As CEO, the Board is your boss. If you instruct payroll to bump your salary up without proper approval you will probably be looking for another job.

These investors have a basic fiduciary duty to their LPs to make sure there is no blatant fraud, and you don't get to billions under management and not understanding this.


There are hot rounds you have those names involved and they all don't get a board seat. Usually only the lead gets a board seat (not always) and growth investors (Tiger) also don't typically ask for board seats. Depends on the amount of leverage the founder has. If A16Z is wanting to win a deal and Tiger is offering more money and no board seat, and the founder wants that then A16Z either has to pass or offer the same.

You're overestimating the formalness of the early stage startup corporation practices or board (seed-series b) and the reporting requirements. Most of the time it's like any other meeting, you chat about what's going well, what's not and how to improve. It's not like public company board at all, there most definitely are no committees (maybe on paper). If you need approvals, like for employee option grants, you just send them an fyi and a docusign (this case the approval is also after the fact. You already gave someone an offer and the accepted it.

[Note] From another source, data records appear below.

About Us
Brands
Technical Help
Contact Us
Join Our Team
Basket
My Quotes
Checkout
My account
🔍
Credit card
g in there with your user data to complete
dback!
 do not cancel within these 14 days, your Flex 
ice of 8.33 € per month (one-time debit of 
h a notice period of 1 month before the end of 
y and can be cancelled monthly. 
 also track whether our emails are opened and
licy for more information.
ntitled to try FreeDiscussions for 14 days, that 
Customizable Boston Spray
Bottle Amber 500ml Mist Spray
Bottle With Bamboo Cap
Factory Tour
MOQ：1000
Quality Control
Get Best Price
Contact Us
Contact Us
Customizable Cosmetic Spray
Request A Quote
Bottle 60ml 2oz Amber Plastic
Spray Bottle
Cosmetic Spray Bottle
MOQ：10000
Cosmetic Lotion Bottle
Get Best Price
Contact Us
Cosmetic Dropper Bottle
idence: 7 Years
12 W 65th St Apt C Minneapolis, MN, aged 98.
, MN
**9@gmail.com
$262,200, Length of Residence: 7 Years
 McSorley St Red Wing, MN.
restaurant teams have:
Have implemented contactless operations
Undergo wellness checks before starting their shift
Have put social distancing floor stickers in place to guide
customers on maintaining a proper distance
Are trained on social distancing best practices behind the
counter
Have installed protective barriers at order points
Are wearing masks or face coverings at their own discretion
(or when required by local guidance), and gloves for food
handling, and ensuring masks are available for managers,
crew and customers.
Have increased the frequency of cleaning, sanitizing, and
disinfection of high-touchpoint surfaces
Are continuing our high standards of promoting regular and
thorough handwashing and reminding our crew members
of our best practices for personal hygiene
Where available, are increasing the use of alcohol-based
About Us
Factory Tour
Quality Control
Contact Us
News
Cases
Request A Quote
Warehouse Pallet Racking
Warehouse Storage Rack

It would be hard to go back to change it so approval is just a rubber stamp.)

It's up to you as board define what kind of board meetings you have and what's on the agenda. At the end of the year, most VCs ask you submit some basic financials, cap table etc but for example the CEO's salary is not one of those numbers. The BOD might be also completely fine with $500k/year salary.

As the startup grows and matures, the practices mature too but likely that won't happen before ~100 employees or after Series B.

I can assure you that as CEO, I could go to our payroll service increase my salary. We don't even have a payroll or HR department. No-one would really know until maybe next year when accounting gets done. Obviously, I wouldn't do that but if you don't care about your reputation and there to scam then it's very easy to do. If the investors find out, they might not be able to get rid of the CEO that easily, since like I said before, the founder(s) could control the board by votes or by seats. It's also unlikely these investors would cause any publicity around this because it's embarrassing to them and pushing a founder out could hurt their reputation (like when Benchmark kicked Travis out of Uber), they would just more likely walk away.


My understanding is that "hot" founders receive a tremendous amount of latitude from their BOD - so they wouldn't think twice about "generous" (by startup standards) executive comps.


> Founder could control everything directly or indirectly and the board might have one or no external directors.

Uhh, investors are definitely going to demand seats on the board after funding


Some do, some don't. Depends on the investor and the company.

I work for a startup that has raised a bit over $30M, with no board seats given up.